In 8 Corpus Juris, 59, we find it stated regarding non-negotiable instruments :
“The general rule is that demand of payment of the maker or notice of dishonor is not necessary to fix the liability of the indorser to the indorsee where such a liability exists, since the rules of the law merchant concerning notice apply to none but strictly commercial instruments. And this is so although he writes the word ‘indorser’ after his signature.
“On the other hand, the contrary rule has been laid down in a few states, including Arkansas, Indiana, Minnesota, Tennessee and Vermont. And in California it is held that if the indorsement shows an intent to treat the same as an indorsement of a negotiable note, demand on the maker of the nonnegotiable note is necessary.”

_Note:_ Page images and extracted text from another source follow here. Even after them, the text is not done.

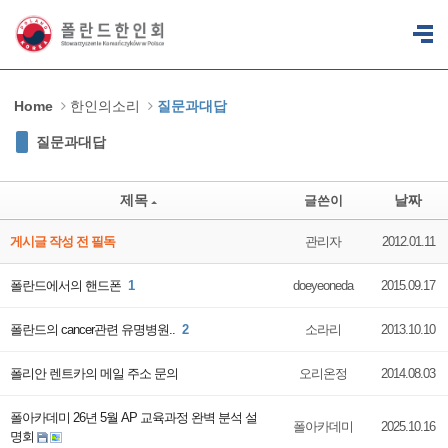
Sketchbook5, 스케치북5
Sketchbook5, 스케치북5
Home
한인의소리
질문과대답
질문과대답
제목
날짜
글쓴이
게시글 작성 전 필독
관리자
2012.01.11
폴란드에서의 핸드폰
1
doeyeoneda
2015.09.17
폴란드의 cancer관련 유명병원..
2
소라리
2013.10.10
폴리안 렌트카의 메일 주소 문의
오리온정
2014.08.03
폴아카데미 26년 5월 AP 교육과정 완벽 분석 설
폴아카데미
2025.10.16
명회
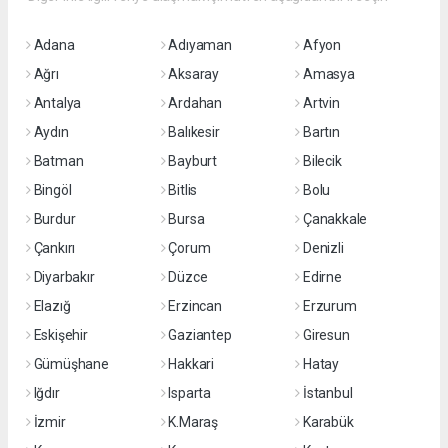
Adana
Adıyaman
Afyon
Ağrı
Aksaray
Amasya
Antalya
Ardahan
Artvin
Aydın
Balıkesir
Bartın
Batman
Bayburt
Bilecik
Bingöl
Bitlis
Bolu
Burdur
Bursa
Çanakkale
Çankırı
Çorum
Denizli
Diyarbakır
Düzce
Edirne
Elazığ
Erzincan
Erzurum
Eskişehir
Gaziantep
Giresun
Gümüşhane
Hakkari
Hatay
Iğdır
Isparta
İstanbul
İzmir
K.Maraş
Karabük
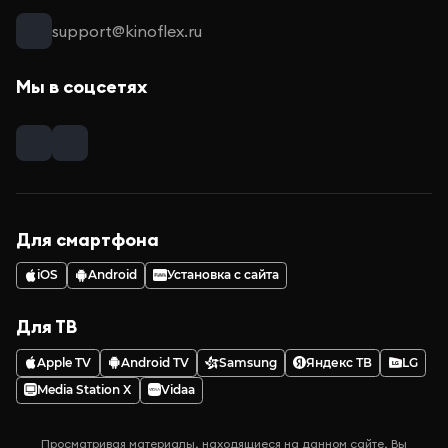
support@kinoflex.ru
Мы в соцсетях
Для смартфона
iOS
Android
Установка с сайта
Для ТВ
Apple TV
Android TV
Samsung
Яндекс ТВ
LG
Media Station X
Vidaa
Просматривая материалы, находящиеся на данном сайте, Вы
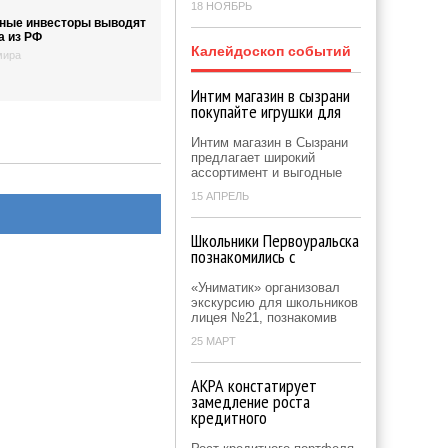
18 НОЯБРЬ
ные инвесторы выводят
а из РФ
Калейдоскоп событий
мира
Интим магазин в сызрани
покупайте игрушки для
Интим магазин в Сызрани
предлагает широкий
ассортимент и выгодные
15 АПРЕЛЬ
Школьники Первоуральска
познакомились с
«Униматик» организовал
экскурсию для школьников
лицея №21, познакомив
25 МАРТ
АКРА констатирует
замедление роста
кредитного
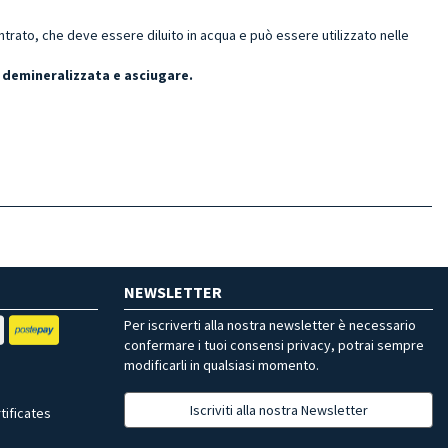
ato, che deve essere diluito in acqua e può essere utilizzato nelle
 demineralizzata e asciugare.
NEWSLETTER
Per iscriverti alla nostra newsletter è necessario
confermare i tuoi consensi privacy, potrai sempre
modificarli in qualsiasi momento.
Iscriviti alla nostra Newsletter
tificates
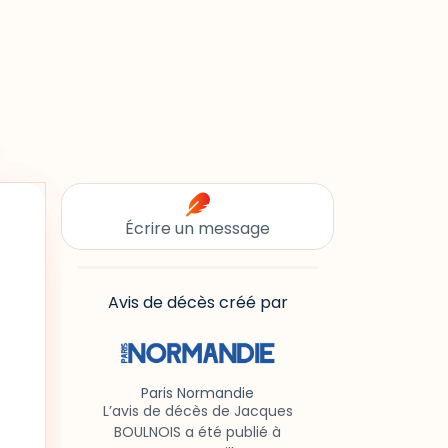
Écrire un message
Avis de décès créé par
Paris Normandie
L’avis de décès de Jacques
BOULNOIS a été publié à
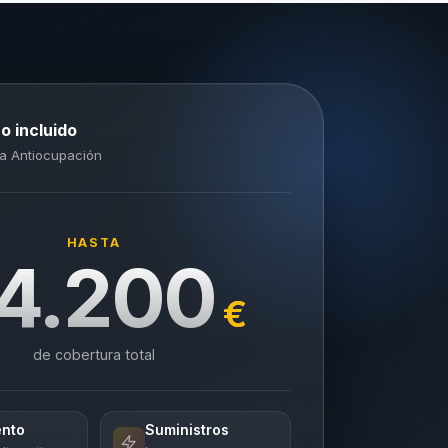
o incluido
a Antiocupación
HASTA
4.200
€
de cobertura total
ento
Suministros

Cited as supporting the general rule given above is the early case of Jordan v. Hurst, 12 Pa. 269, but that case was quickly repudiated in the cases next cited.
A careful study of the opinions in McKinney v. Crawford, 8 S. & R. 351; Brenzer v. Wightman, 7 Watts & S. 264; Patterson v. Todd, 18 Pa. 426; Tyler v. Young, 30 Pa. 143, has led us to the conclusion that we cannot enter judgment against defendant at this time. Consideration of the same cases by President Judge Simonton in Harrisburg National Bank v. Moffitt, 10 Dist. R. 22, convinced him that there could be no recovery against an accommodation endorser of a negotiable promissory note, payable on demand, where the holder failed to make formal demand of payment upon the maker within a reasonable time. See, also, McCormick v. Armstrong, 19 Dist. R. 23. It is rather a technical rule that makes the note in this case nan-negotiable, and we see no reason, on principle, why the defendant should not be entitled to the same rights as he would have if the note had been negotiable, unless, of course, it can be shown that his undertaking was in fact broader than that of accommodation endorser. Plaintiff has averred in its statement of claim that the defendants orally agreed to guarantee the payment of the note. In Leech v. Hill, 4 Watts, 448, it was said: “If the defendant stood in the light of a guarantor, then, according to the opinion of this court in Gibbs v. Cannon, 9 S. & R. 198, the plaintiff was not subject to all the duties of a holder of a note towards an indorser.” The language of the court in the Leech case would appear to be very much in point here and would indicate that the defendants must be viewed as sureties or guarantors. In that case, however, the note was payable a specified time after date.
Some confusion in thought exists in the decisions from a failure to distinguish between the necessity for demand of payment and notice of dishonor to establish the liability of the endorser and the necessity of a demand for payment upon the maker within a reasonable time in order to charge the endorser. See 8 Corpus* Juris, § 737, page 525. Thus in Joyce’s “Defenses to *316Commercial Paper” (2nd ed.) it is stated broadly that “in case of non-negotiable notes, demand is not necessary to charge the indorser. . . .” (page 1065).
While the endorser may be chargeable from the inception of his undertaking, we have concluded that the holder of the note is not without some duty to him regarding the time within which the instrument, payable on demand, must be presented to the maker for payment. Altogether, the matter is not free from doubt, and we are disposed to let the matter go to trial to ascertain whether any additional light can be thrown upon the agreement of the parties at the time the loan was granted.
The rule for judgment is accordingly discharged.
NOTE. — Paragraphs 2 and 3 of syllabus are by the Court. — Ed.